Data provided section start

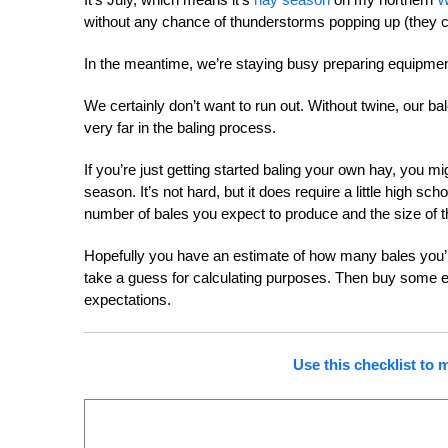
without any chance of thunderstorms popping up (they can
In the meantime, we’re staying busy preparing equipment
We certainly don’t want to run out. Without twine, our ba
very far in the baling process.
If you’re just getting started baling your own hay, you m
season. It’s not hard, but it does require a little high
number of bales you expect to produce and the size of th
Hopefully you have an estimate of how many bales you’ll
take a guess for calculating purposes. Then buy some ex
expectations.
Use this checklist to 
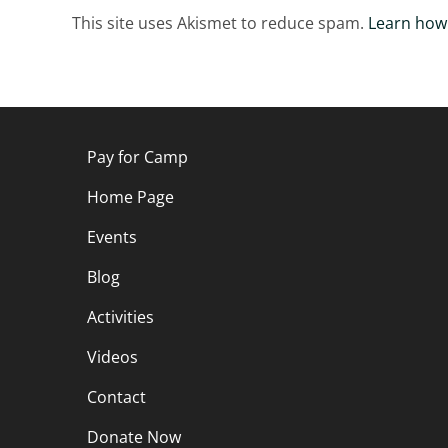
This site uses Akismet to reduce spam.
Learn how
Pay for Camp
Home Page
Events
Blog
Activities
Videos
Contact
Donate Now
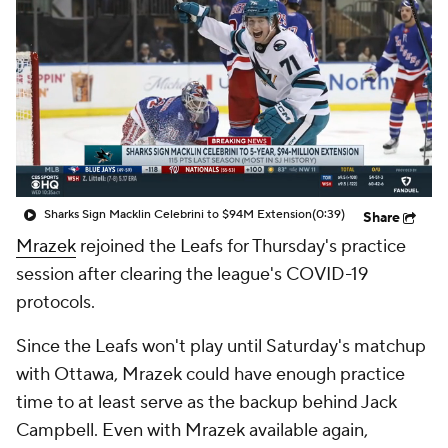
Sharks Sign Macklin Celebrini to $94M Extension
(0:39)
Share
Mrazek
rejoined the Leafs for Thursday's practice
session after clearing the league's COVID-19
protocols.
Since the Leafs won't play until Saturday's matchup
with Ottawa, Mrazek could have enough practice
time to at least serve as the backup behind Jack
Campbell. Even with Mrazek available again,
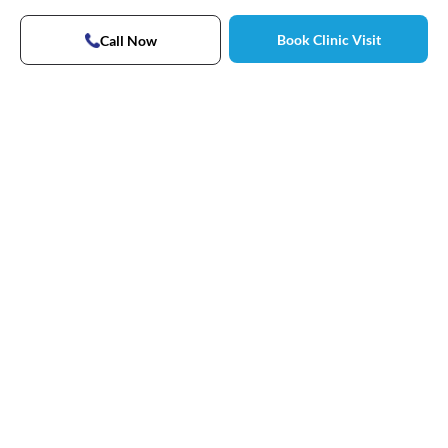
Book Clinic Visit
Call Now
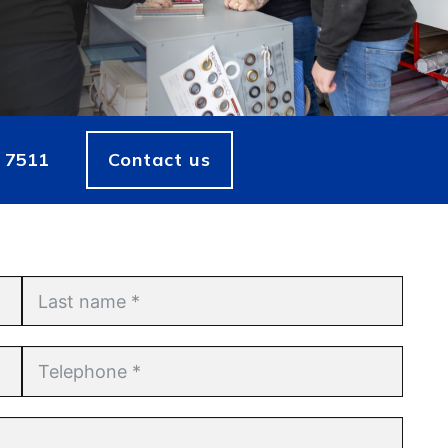
 7511
Contact us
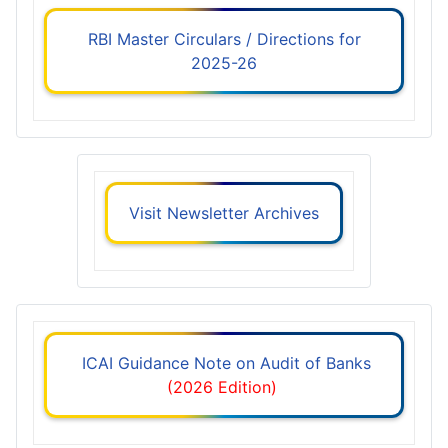
RBI Master Circulars / Directions for
2025-26
Visit Newsletter Archives
ICAI Guidance Note on Audit of Banks
(2026 Edition)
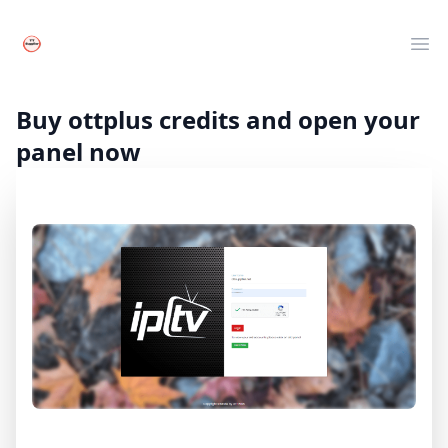
Your Company
Clos
Ope
Live TV
Movies
Buy ottplus credits and open your
Series
panel now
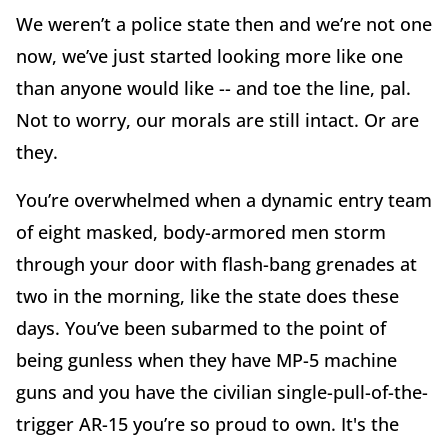
We weren’t a police state then and we’re not one
now, we’ve just started looking more like one
than anyone would like -- and toe the line, pal.
Not to worry, our morals are still intact. Or are
they.
You’re overwhelmed when a dynamic entry team
of eight masked, body-armored men storm
through your door with flash-bang grenades at
two in the morning, like the state does these
days. You’ve been subarmed to the point of
being gunless when they have MP-5 machine
guns and you have the civilian single-pull-of-the-
trigger AR-15 you’re so proud to own. It's the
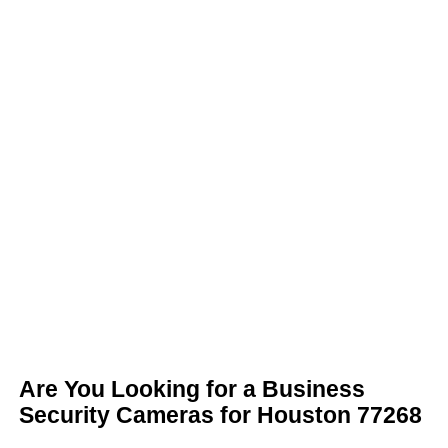
Are You Looking for a Business
Security Cameras for Houston 77268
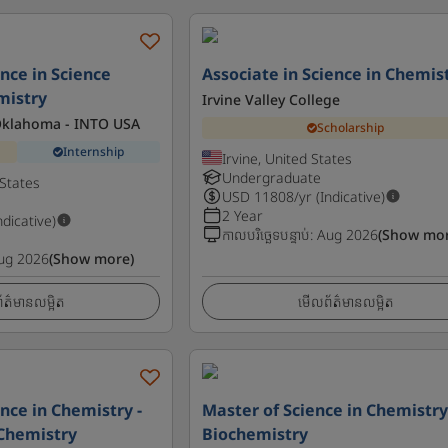
nce in Science
Associate in Science in Chemis
mistry
Irvine Valley College
 Oklahoma - INTO USA
Scholarship
Internship
Irvine, United States
Undergraduate
States
USD
11808
/yr (Indicative)
2 Year
ndicative)
កាលបរិច្ឆេទបន្ទាប់
:
Aug 2026
(Show mor
ug 2026
(Show more)
ត៌មានលម្អិត
មើលព័ត៌មានលម្អិត
nce in Chemistry -
Master of Science in Chemistry
Chemistry
Biochemistry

Data provided section end

*What you should do*
Extract every line of text from the data above, reproducing each one verbatim and in its original order. Omit the picture markers from your answer.

*Answer box*
without any chance of thunderstorms popping up (they can
In the meantime, we’re staying busy preparing equipment
We certainly don’t want to run out. Without twine, our ba
very far in the baling process.
If you’re just getting started baling your own hay, you m
season. It’s not hard, but it does require a little high
number of bales you expect to produce and the size of th
Hopefully you have an estimate of how many bales you’ll
take a guess for calculating purposes. Then buy some ex
expectations.
Use this checklist to 
This site uses Akismet to reduce spam.
Learn how
Pay for Camp
Home Page
Events
Blog
Activities
Videos
Contact
Donate Now
Sharks Sign Macklin Celebrini to $94M Extension
(0:39)
Share
Mrazek
rejoined the Leafs for Thursday's practice
session after clearing the league's COVID-19
protocols.
Since the Leafs won't play until Saturday's matchup
with Ottawa, Mrazek could have enough practice
time to at least serve as the backup behind Jack
Campbell. Even with Mrazek available again,
Book Clinic Visit
Call Now
 7511
Contact us
RBI Master Circulars / Directions for
2025-26
Visit Newsletter Archives
ICAI Guidance Note on Audit of Banks
(2026 Edition)
Your Company
Clos
Ope
Live TV
Movies
Buy ottplus credits and open your
Series
panel now
We weren’t a police state then and we’re not one
now, we’ve just started looking more like one
than anyone would like -- and toe the line, pal.
Not to worry, our morals are still intact. Or are
they.
You’re overwhelmed when a dynamic entry team
of eight masked, body-armored men storm
through your door with flash-bang grenades at
two in the morning, like the state does these
days. You’ve been subarmed to the point of
being gunless when they have MP-5 machine
guns and you have the civilian single-pull-of-the-
trigger AR-15 you’re so proud to own. It's the
Are You Looking for a Business
Security Cameras for Houston 77268
nce in Science
Associate in Science in Chemis
mistry
Irvine Valley College
 Oklahoma - INTO USA
Scholarship
Internship
Irvine, United States
Undergraduate
States
USD
11808
/yr (Indicative)
2 Year
ndicative)
កាលបរិច្ឆេទបន្ទាប់
:
Aug 2026
(Show mor
ug 2026
(Show more)
ត៌មានលម្អិត
មើលព័ត៌មានលម្អិត
nce in Chemistry -
Master of Science in Chemistry
Chemistry
Biochemistry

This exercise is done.